73.とても暑い
夏だ。
「……うっ」
ホムラはベッドから身を起こした。窓の外は暗い。虫ポケモンが鳴いている。日中は暑さを感じるが夜間ともなれば少しは過ごしやすくなる。とはいっても、少しは、であって、決して暑くない訳ではない。「はぁ……」どんよりとため息をつき、汗で額に張りつく髪をかき上げる。手の甲で垂れてくる汗を拭うと、ふわふわとした羽毛も一緒にくっついてきた。すぐ隣で眠っているバシャーモのものだ。
マグマ団にいた時期、とても寒かった事もあり、ホムラはアチャモと一緒に眠っていた。しばらくしてアチャモはワカシャモに進化した。当然のように一緒に布団に潜ってくるワカシャモに、ホムラは嫌な予感を覚えた。その時はまだ良かった。肌寒い時間の方が長かったから。

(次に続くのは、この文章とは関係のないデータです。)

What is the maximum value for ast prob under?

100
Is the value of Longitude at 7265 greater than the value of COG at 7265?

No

そして当たり前だが、時は過ぎ、だんだんと暑い季節になってきた。マグマ団では寝泊まりする場所に冷房が入っていたり、比較的涼しい地下だったり、あるいは暑さなど気にしている場合じゃなかったりして、問題なかった。
しかしこの宿の部屋には、冷房が入っていない。
すぐ隣のベッドで眠っているアカが入れないからだ。ホムラに、勝手につける度胸はなかった。しかしどういうことか、汗一筋かかずにアカは眠っている。

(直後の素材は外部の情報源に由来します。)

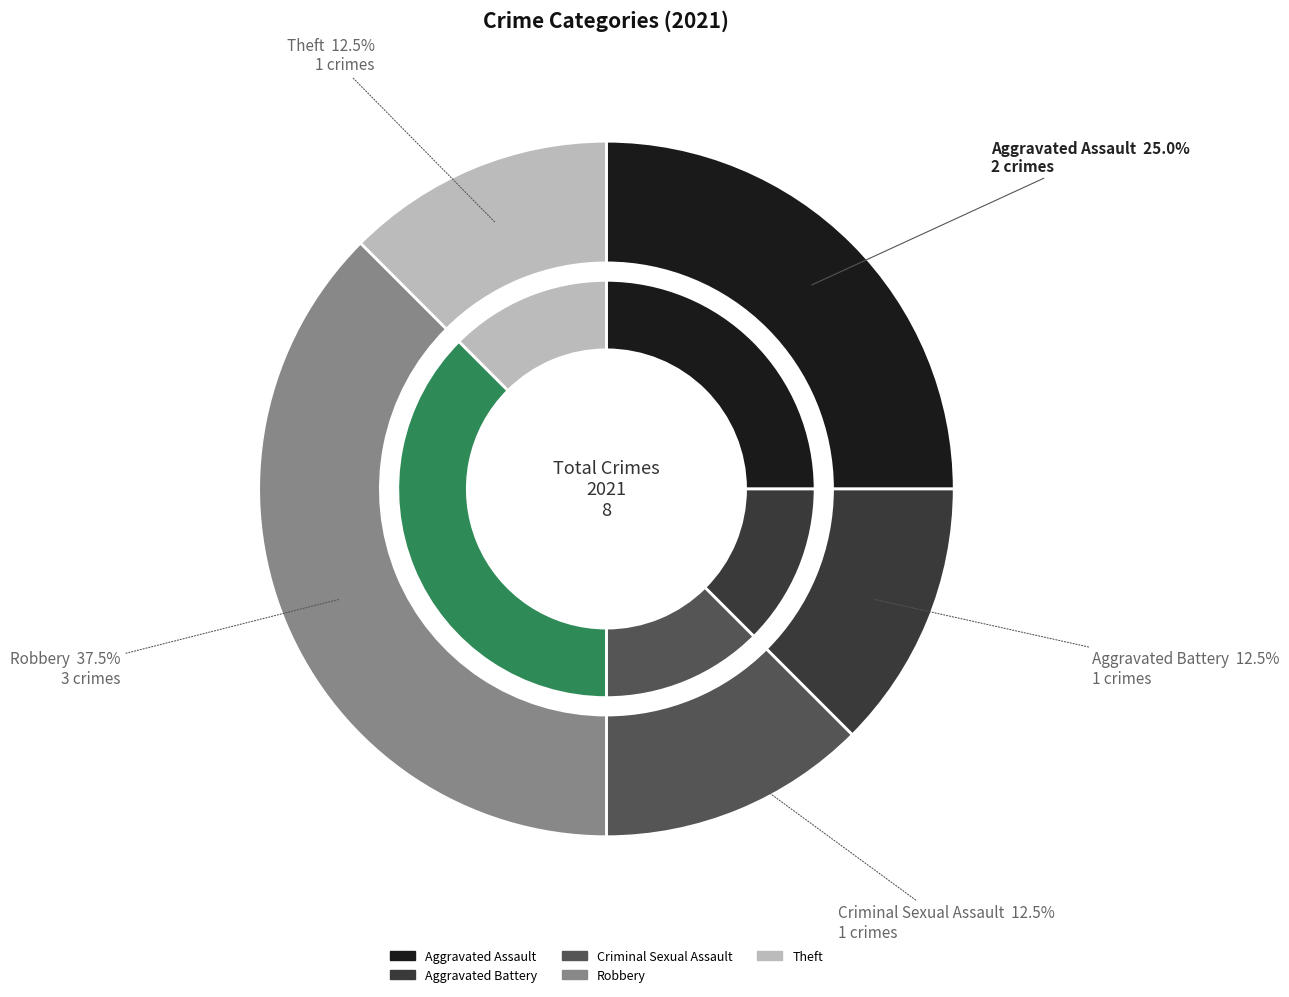

How many slices are in this pie chart?

5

ふと、アカのベッドが妙に盛り上がっていることに気がついた。もしかしたら――たくさん氷枕でも仕込んでいるのだろうか。あまり人間味を感じられない人物だが、さすがに体温調節機能が死んでるなんてことはあり得ない。まだ垂れてくる汗を拭い、Tシャツにぱたぱたと空気を入れ、ホムラはベッドを出た。そしてアカの布団を、慎重に少しだけめくってみた。
たくさんのヤヤコマと、エンニュートの足が見えた。
そっと戻した。
「……気のせい……気のせい……」
ぶつぶつと呟きながら、ホムラはベッドに戻った。